- **Exercise set**
(1) Which numbered components, other than the well itself, does the compressor document describe in the paragraph that begins "Referring back to the well 160"? Give each with its reference number.
(2) In the compressor document, rewrite the paragraph beginning "Further, as also discussed" as a bulleted list of what the compressor controller 150 may be configured to do, keeping its main facts.

- **Document section**
——————————
A compressor controller 150 may be coupled to the compressor 130, the first valve 140, the second valve 142, or a combination thereof. The compressor controller 150 may be configured, among other things, to control one or more operating parameters of the compressor 130. For example, the compressor controller 150 may be configured to adjust the speed (or RPM—revolutions per minute) of the compressor 130. Control of the speed of the compressor 130 may be accomplished in a variety of ways, e.g., by communication with the driver 110, power source, and/or driveline components between the driver 110 and the compressor 130.
Additionally or alternatively, the compressor controller 150 may be configured to adjust the suction pressure of the compressor 150. For example, adjustment of the suction pressure may be achieved by selectively opening and closing two or more pilot valves at the inlet 132. For example, if two pilot valves are provided, one may operate at (e.g., “correspond to”) a relatively high suction pressure, while the other may operate at (e.g., “correspond to”) a relatively low suction pressure. Thus, the suction pressure of the compressor 130 may be determined by which of the pilot valve is open and which is closed. In some embodiments, more than two such inlet valves may be provided, thereby allowing for more than two choices of suction pressures. In other embodiments, one or more such inlet valves may be provided with a variable position, which may allow for many different setpoints (sometimes referred to as “infinite” control) for the suction pressure.
Further, as also discussed in greater detail below, the compressor controller 150 may be configured to actuate the first (unloader) valve 140 between its first and second positions. The compressor controller 150 may also be configured to actuate the second (diverter) valve 142 between its first and second positions. In addition, the compressor controller 150 may be configured to cause the compressor 130 to not compress the gas during predetermined intervals. In other words, the gas flowing out through the outlet 134 of the compressor 130 may have substantially the same pressure as the gas flowing in through the inlet 132 of the compressor 130 during such intervals. In one embodiment, the compressor 130 may not compress the gas when the first valve 140 is in the first position, and the compressor 130 may compress the gas when the first valve 140 is in the second position.
Referring back to the well 160, a casing 162 may be coupled to the wall of the well 160 by a layer of cement. A tubing string (e.g., a production string) 164 may be positioned radially-inward from the casing 162. An annulus 166 may be defined between the casing 162 and the tubing string 164. A plunger 170 may be moveable within the tubing suing 164. In some embodiments, a substantially fluid-tight seal may be formed between the outer surface of the plunger 170 and the inner surface of the tubing string 164. Optionally, a bore may be formed axially-through the plunger 170, and a valve 172 may be positioned within the bore. The valve 172 may be opened when the plunger 170 contacts a first actuator (e.g., “bumper spring”) 174 proximate to the upper end of the tubing suing 164. The valve 172 may be closed when the plunger 170 contacts a second actuator (e.g., “bumper spring”) 176 proximate to the lower end of the tubing string 164. In another embodiment, the plunger 170 may be a pad-type plunger.
——————————
- **Dataset section**
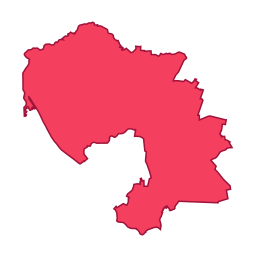 Cotorra, Córdoba, Colombia, rotated 267°
{"feature_id": "7082276B37197913893650", "entity_name": "Cotorra", "entity_type": "district", "adm_level": 2, "iso_a3": "COL", "parent_name": "Colombia", "parent_adm1": "Córdoba", "projection": "orthographic", "projection_center": [-75.768, 9.058], "detail": "fine", "context": "isolated", "style": "filled", "palette": "rose", "viewbox_px": 256, "rotation_deg": 267, "n_neighbors": 0, "source": "geoboundaries", "source_scale": "gbopen_adm2", "svg_char_len": 5803}
<svg xmlns="http://www.w3.org/2000/svg" viewBox="0 0 256 256"><g transform="rotate(267 128 128)"><path d="M207.8,28.6L206.6,28.3L205.1,29.2L202.9,31.2L202.6,32.2L202.4,32.5L201.5,33.3L201.1,32.9L199.5,32.4L198.9,32.6L197.3,32.4L195.6,31.3L192.7,28.9L188.3,25.9L171.4,25.2L170.9,25.8L169.0,26.4L168.5,26.7L167.2,26.5L166.1,26.0L165.5,26.0L165.2,26.2L165.0,25.8L163.7,25.4L163.1,25.5L162.8,25.9L162.3,25.9L161.8,26.1L160.8,26.8L160.9,27.0L160.0,27.4L159.5,27.5L158.5,27.8L156.8,27.5L156.2,27.3L154.6,26.0L154.1,25.2L145.2,25.1L145.3,25.9L145.2,26.4L145.7,27.0L146.3,27.2L146.3,26.7L146.7,26.7L146.8,25.9L147.3,25.6L147.7,25.8L147.8,26.3L148.6,27.0L149.2,27.6L149.8,27.8L150.0,27.4L151.0,26.3L151.9,26.3L152.3,26.6L152.2,27.0L153.1,27.4L153.1,27.8L153.4,27.5L154.7,28.5L154.4,29.2L154.0,29.5L152.9,30.1L151.1,30.6L150.9,31.1L150.9,31.6L151.5,32.6L151.5,33.2L151.6,33.6L152.1,33.9L152.4,33.6L152.5,33.3L152.7,33.0L153.3,33.3L153.5,33.2L153.8,33.5L153.5,33.9L153.1,34.0L153.9,35.0L153.8,35.8L153.4,35.8L153.0,35.3L152.3,35.1L152.0,35.9L152.1,36.3L152.5,36.7L162.3,30.8L164.1,30.4L164.4,30.7L160.2,33.2L158.7,33.9L150.4,38.7L148.2,39.8L138.6,43.7L132.8,46.5L131.1,47.2L123.1,51.0L118.8,53.6L115.9,55.9L112.0,58.5L109.7,60.4L105.9,64.7L99.3,72.7L95.5,76.9L94.8,77.9L94.8,78.6L95.2,79.4L96.0,80.3L97.4,82.4L96.9,82.6L99.5,86.0L103.9,82.9L104.7,82.7L107.0,82.7L109.0,83.0L110.1,84.2L111.0,86.2L112.1,86.4L112.5,87.0L111.9,87.9L111.9,89.3L112.8,89.9L114.0,90.3L115.0,91.4L115.5,92.8L115.3,94.2L114.8,95.1L114.4,96.4L114.4,98.0L114.0,106.4L114.3,106.9L116.1,108.5L117.4,109.0L118.8,108.9L119.1,109.2L119.9,109.3L120.5,109.8L120.9,110.6L120.9,111.0L120.3,112.8L119.6,113.5L119.4,114.4L120.5,116.2L122.4,117.8L122.8,118.5L122.8,119.1L122.7,121.2L123.0,122.8L124.1,124.8L126.6,127.4L127.0,128.4L127.1,129.8L126.9,131.2L126.7,132.2L126.4,132.6L125.7,134.2L125.7,134.4L126.1,135.0L125.9,135.5L119.4,134.1L119.0,138.6L118.7,139.7L117.9,141.2L116.5,143.0L104.2,143.6L103.2,145.0L95.4,143.9L93.6,143.8L91.3,144.9L83.6,147.2L77.1,148.6L76.2,146.7L68.8,144.6L69.0,141.0L74.7,141.1L74.4,139.6L77.1,138.7L76.8,137.7L73.6,137.9L73.4,137.1L71.3,137.3L71.8,134.5L71.4,131.0L69.1,130.4L66.1,129.1L65.2,128.4L62.3,124.3L61.0,123.4L59.9,123.0L59.1,125.1L57.9,125.2L58.0,124.7L54.0,124.4L50.9,122.7L52.7,119.3L49.0,112.8L50.4,112.0L48.0,109.7L47.2,110.9L46.5,111.3L45.6,111.7L43.4,112.4L38.9,112.5L37.8,112.5L36.3,111.9L35.8,112.0L35.2,112.4L34.6,113.6L34.0,118.0L33.2,119.2L31.7,120.7L30.3,121.7L29.0,122.9L27.9,125.0L27.6,126.0L27.3,128.0L27.3,130.8L26.8,130.7L25.4,132.7L24.0,133.5L23.6,133.9L21.9,134.4L21.1,135.4L20.8,136.0L20.6,136.8L20.7,137.2L21.2,137.7L21.4,138.3L22.6,139.5L23.0,140.2L23.4,139.9L25.0,141.8L25.7,143.5L26.5,146.4L27.1,148.0L27.5,150.8L27.5,151.7L27.1,152.7L25.0,155.1L27.3,155.4L28.4,155.9L31.2,155.6L33.3,155.1L35.0,154.9L36.6,155.6L37.9,156.5L41.8,158.1L42.3,157.4L44.3,158.9L44.5,158.7L45.8,159.3L45.7,159.7L46.9,160.4L46.9,160.6L47.1,160.7L47.2,161.2L47.1,161.3L46.4,161.0L46.0,161.9L48.1,162.4L47.6,163.4L46.4,163.6L45.8,164.7L44.4,165.3L43.7,165.8L43.6,165.4L43.3,165.7L43.6,167.1L44.3,168.6L44.6,170.0L45.2,170.6L46.7,170.6L48.5,171.7L50.6,173.7L52.2,174.7L48.6,214.0L49.7,214.2L52.2,224.1L60.8,223.0L61.5,227.2L64.9,226.9L71.6,220.7L79.0,215.4L82.3,212.6L85.2,214.0L91.5,209.1L92.5,210.8L93.3,213.4L94.1,214.7L96.9,217.1L98.6,218.2L99.4,219.1L100.0,220.3L101.0,224.1L101.5,224.8L102.5,225.8L102.7,226.3L102.9,227.2L103.0,230.9L108.5,228.1L108.8,229.0L110.7,226.2L111.2,224.4L114.6,224.0L114.6,221.3L114.5,221.0L115.2,221.3L116.5,219.9L117.1,219.9L117.5,219.4L120.3,221.0L120.4,220.8L121.7,221.5L126.9,222.5L126.4,225.4L131.0,226.5L131.0,225.9L135.7,210.6L135.5,208.7L132.3,199.7L136.9,199.9L137.1,198.4L151.8,204.3L153.1,203.3L153.4,202.6L153.4,201.7L162.1,205.2L162.9,202.7L161.9,202.5L164.1,199.7L164.7,197.5L169.5,200.9L171.5,198.2L173.0,198.9L173.5,197.5L171.0,195.9L169.4,193.9L173.3,187.8L171.5,186.0L172.6,180.3L172.7,178.4L172.6,175.7L174.1,176.1L178.5,178.6L181.4,181.4L192.5,187.3L194.6,190.1L195.2,190.1L195.9,189.8L197.1,188.8L198.3,188.6L199.0,187.9L201.0,183.5L201.1,183.0L201.0,182.2L200.0,180.2L199.3,178.1L199.2,175.5L200.0,174.3L200.3,174.1L200.4,172.8L199.9,171.8L200.0,171.2L200.5,170.5L200.4,169.8L199.6,167.3L199.8,166.0L200.7,165.0L200.8,164.7L200.5,164.3L199.0,163.6L198.4,162.7L198.1,162.3L199.8,159.5L200.1,155.1L203.8,155.0L203.8,148.3L204.5,148.4L204.9,144.6L208.8,145.0L208.6,143.9L209.2,140.0L207.7,140.2L206.3,139.9L203.7,137.1L203.1,135.0L207.7,130.4L206.5,128.7L206.2,127.3L206.4,126.9L206.2,126.5L206.3,125.9L206.5,125.7L207.0,125.7L208.0,127.5L209.6,125.7L209.0,124.9L208.9,124.4L209.2,123.9L209.4,124.0L209.4,125.2L210.0,125.2L210.7,125.0L212.5,123.8L213.0,123.6L213.4,123.7L214.2,123.4L214.6,123.0L215.8,122.8L215.5,121.8L216.1,121.4L216.7,119.9L219.0,118.3L221.1,118.2L222.7,116.9L223.6,113.6L224.2,113.0L226.6,112.8L227.3,112.5L227.9,111.9L230.1,108.1L230.8,107.3L231.4,105.7L231.4,102.9L231.6,102.8L231.7,103.2L232.7,103.1L232.5,102.1L232.5,100.4L233.0,99.9L233.9,99.9L235.0,99.3L235.4,98.1L234.9,96.8L234.9,94.4L234.6,93.5L233.9,92.3L234.2,90.3L233.2,85.3L232.8,84.5L231.9,83.8L228.4,82.4L227.9,81.7L226.6,80.8L225.7,79.8L225.6,79.1L225.0,79.7L224.9,78.7L226.7,75.6L225.4,74.4L225.3,73.2L225.0,72.9L224.4,72.8L223.8,73.2L223.3,73.1L222.9,72.0L223.1,70.3L222.3,68.9L221.3,68.0L220.9,66.9L220.1,67.1L219.6,67.6L219.9,66.0L219.7,64.1L219.1,63.3L217.1,62.1L217.2,61.6L217.6,61.2L217.6,60.4L217.2,60.1L216.7,59.2L216.2,59.2L215.2,58.4L215.0,58.0L214.9,56.1L215.8,54.3L216.0,53.4L215.9,50.2L215.1,49.1L214.7,48.6L212.6,48.0L211.2,47.2L210.4,44.6L210.7,43.8L212.2,42.3L212.6,41.5L212.5,39.6L212.8,37.5L212.4,36.9L211.9,36.3L211.4,35.4L211.2,34.8L211.3,33.2L210.8,31.8L209.7,30.9L208.6,29.4L207.8,28.6Z" fill="#f43f5e" stroke="#9f1239" stroke-width="1.5"/></g></svg>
——————————
- **Responses**
(1)
- Casing 162
- Tubing string 164
- Annulus 166
- Plunger 170
- Valve 172
- First actuator 174
- Second actuator 176

(2)
- Actuate the first (unloader) valve 140 between its first and second positions.
- Actuate the second (diverter) valve 142 between its first and second positions.
- Cause the compressor 130 not to compress the gas during predetermined intervals. During these intervals, gas leaving through outlet 134 has substantially the same pressure as gas entering through inlet 132.
- In one embodiment, the compressor 130 does not compress the gas when the first valve 140 is in the first position and does compress it when the valve is in the second position.